今度はあれだな、イメージ的にはラーメン屋の兄ちゃん。もしくは大工。
「うん、こっちの方が良いわ」
「お、そうか? オレも動きやすくて良い感じだが」
メアリとミーティアの方も、ナツキとユキが同じように結んでやっている。
あれはあれで可愛いと言えなくもなかったが、こっちの方が普通に可愛い。
――というか、先を越された。
俺がやりたかった。せっかく耳を触る機会だったのに。
いや、頼めば触らせてくれるとは思うんだが、相手、女の子だしな。
普通に考えて『手触りが良さそうだから、髪を触らせて』と言うようなもの。
よほど親しい間柄でもなければ、ただの変態である。
故に俺も自重しているのだ。
その代わりに、トーヤのはたまに触っている。
トーヤも獣耳好き故に、理解してくれるのがありがたい。
もっとも、『男に触られるのは嬉しくねぇ!』と、本当にたまにしか触らせてくれないのだが。
「ミーティアちゃん、耳が痛かったりはしませんか?」
「大丈夫なの。ナツキお姉ちゃん、ありがとうなの!」
「音の方はどんな感じ? 少しは軽減されそう?」
「耳に意識を割かなくていいのは、ありがたいです」
「その代わり、索敵には多少影響が出そうだけどなぁ。……ナオ、頼んだぞ?」
「了解……って、言ってる間にも近づいているな」
「お、早速効果を確かめられるか!」
大きな音を立てて戦闘をしている影響か、ゴーレムは定期的にお代わりがやってくる。
トーヤを中心にそれらを排除しつつ先に進むと、三日目には通路に分岐も出現した。
上る方向と下る方向。
確率的には下る方向が、ガーゴイルのいるボス部屋に繋がると思うのだが、ゴーレムが後ろから転がってくる危険性を考えると、上る方向を無視するのも難しい。

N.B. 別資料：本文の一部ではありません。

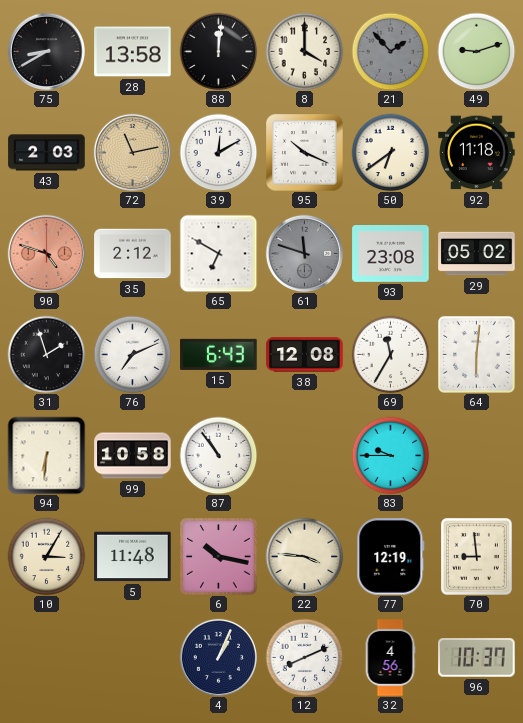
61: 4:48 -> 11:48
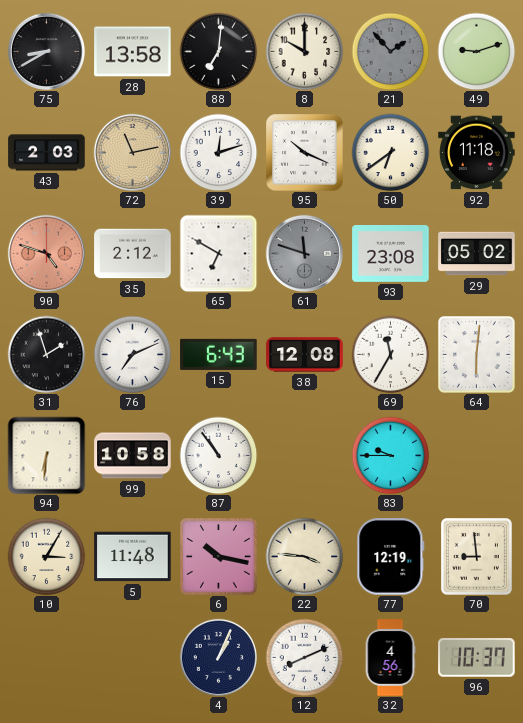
88: 12:01 -> 7:01
8: 4:00 -> 10:00
39: 12:10 -> 12:12
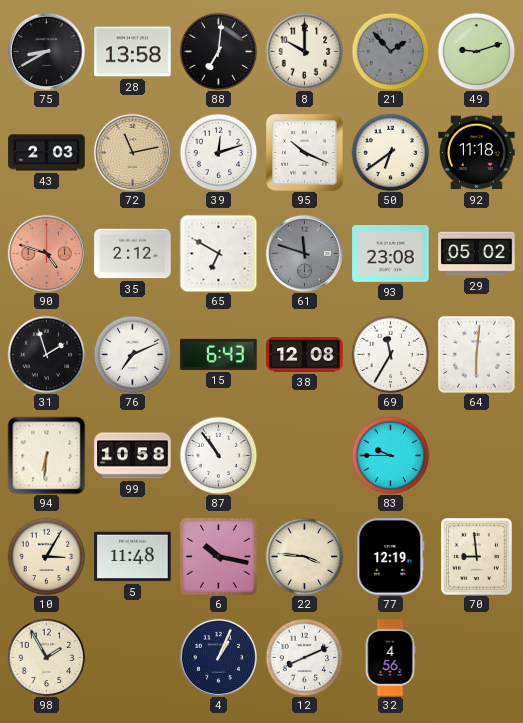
98: none -> 1:55
96: 10:37 -> none
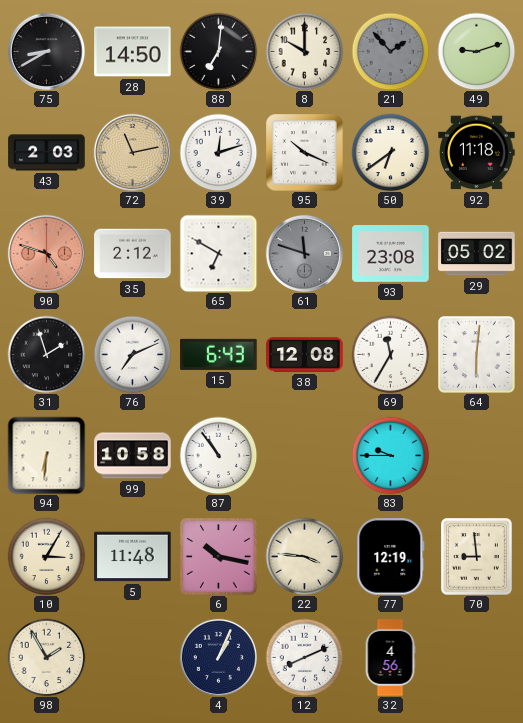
28: 13:58 -> 14:50
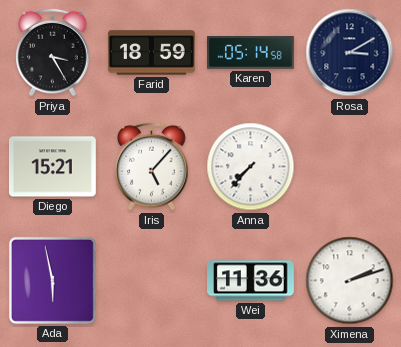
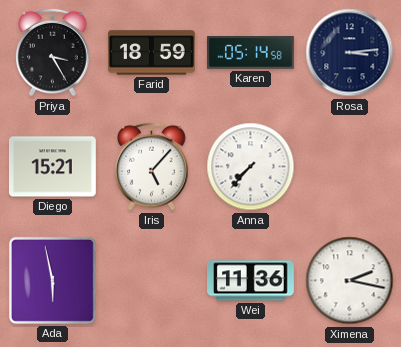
Rosa: 3:10 -> 3:14
Ximena: 2:12 -> 2:17
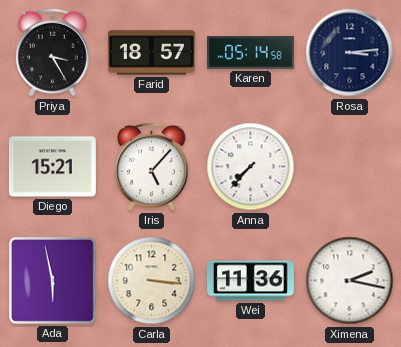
Farid: 18:59 -> 18:57
Carla: none -> 3:16
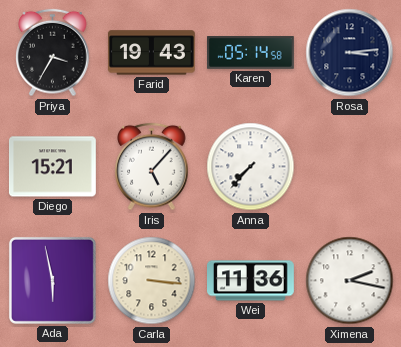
Priya: 3:25 -> 3:35
Farid: 18:57 -> 19:43
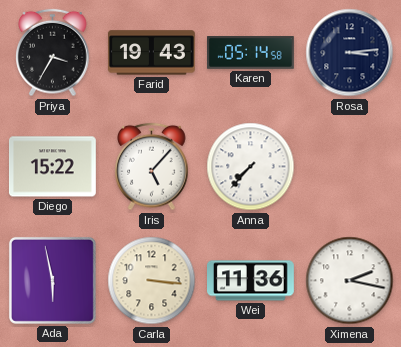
Diego: 15:21 -> 15:22
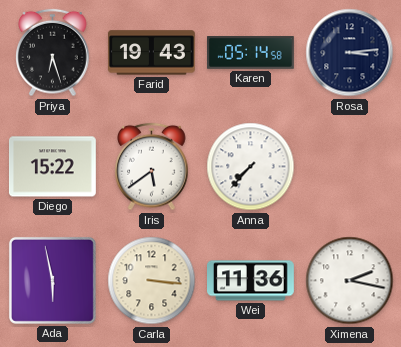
Priya: 3:35 -> 6:27
Iris: 5:07 -> 5:39
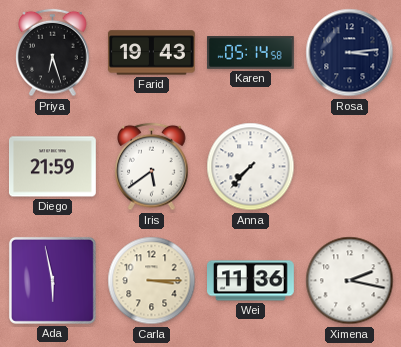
Diego: 15:22 -> 21:59
Carla: 3:16 -> 3:15
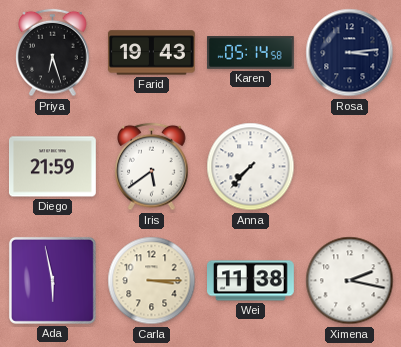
Wei: 11:36 -> 11:38
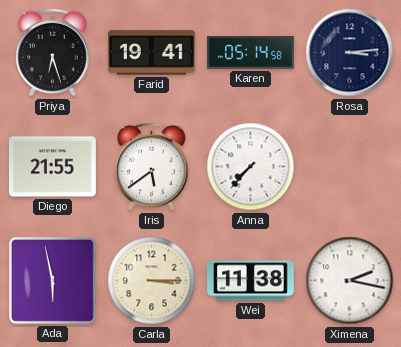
Farid: 19:43 -> 19:41
Diego: 21:59 -> 21:55
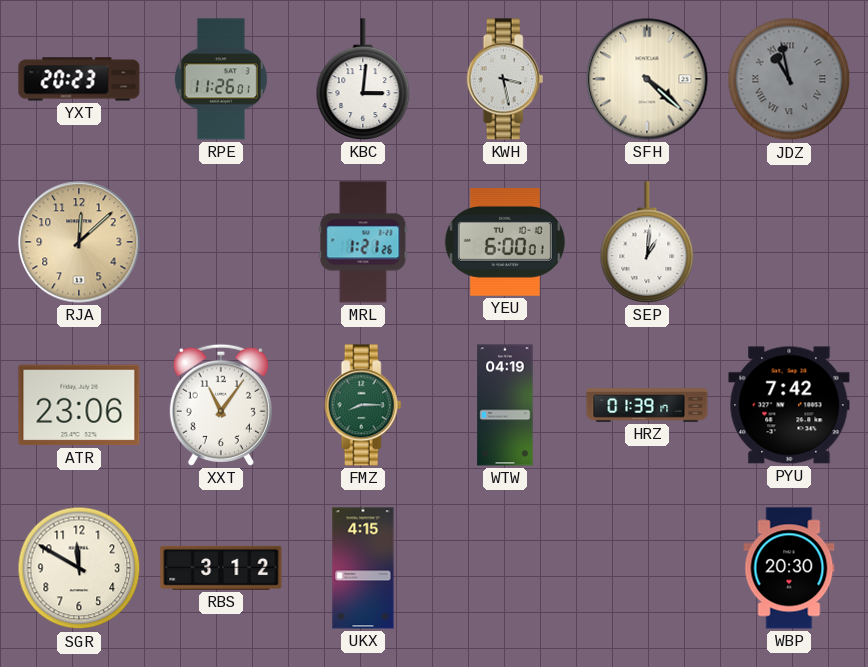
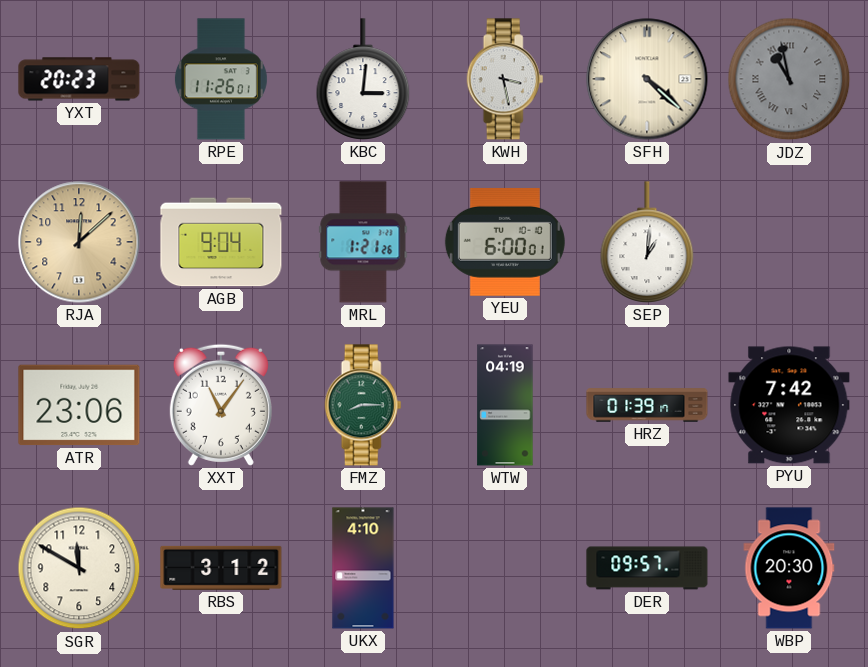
AGB: none -> 9:04
UKX: 4:15 -> 4:10
DER: none -> 09:57
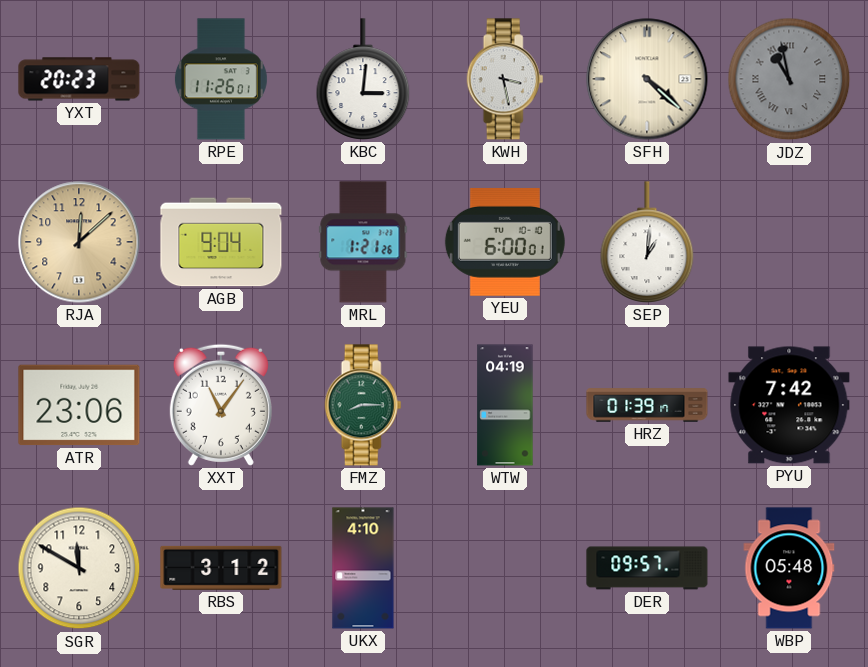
WBP: 20:30 -> 05:48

ダンジョン故に、魔物を虱潰しに排除したところで、しばらくすれば復活するのだが、だからといって放置するのも怖い。
それらのリスクを勘案し、全員で暫し相談した結果、『ダンジョンの外は寒くなってきているし、食料もたっぷり。急ぐ必要もないので、のんびり調べよう』と決まり、マップを埋める方向で行くことになった。
幸い、判りやすく傾斜が付いているので、上り方向から順に調べてマッピング、ゴーレムやロック・シェルを排除しながら埋めていく。
インパクト・ハンマーがあるおかげで戦闘は楽なのだが、ずっと坂の上り下りというのが地味に辛く、斃しても金にならない魔物ばかりというのが、モチベーションの低下に繋がっている。
唯一の救いはロック・シェルだが、あれ、ゴーレムよりも出現頻度が低いんだよなぁ。
だが、そんな俺たちに救いの手を差し伸べるかのように、五日目、久方ぶりの宝箱が、俺たちの目の前に出現した。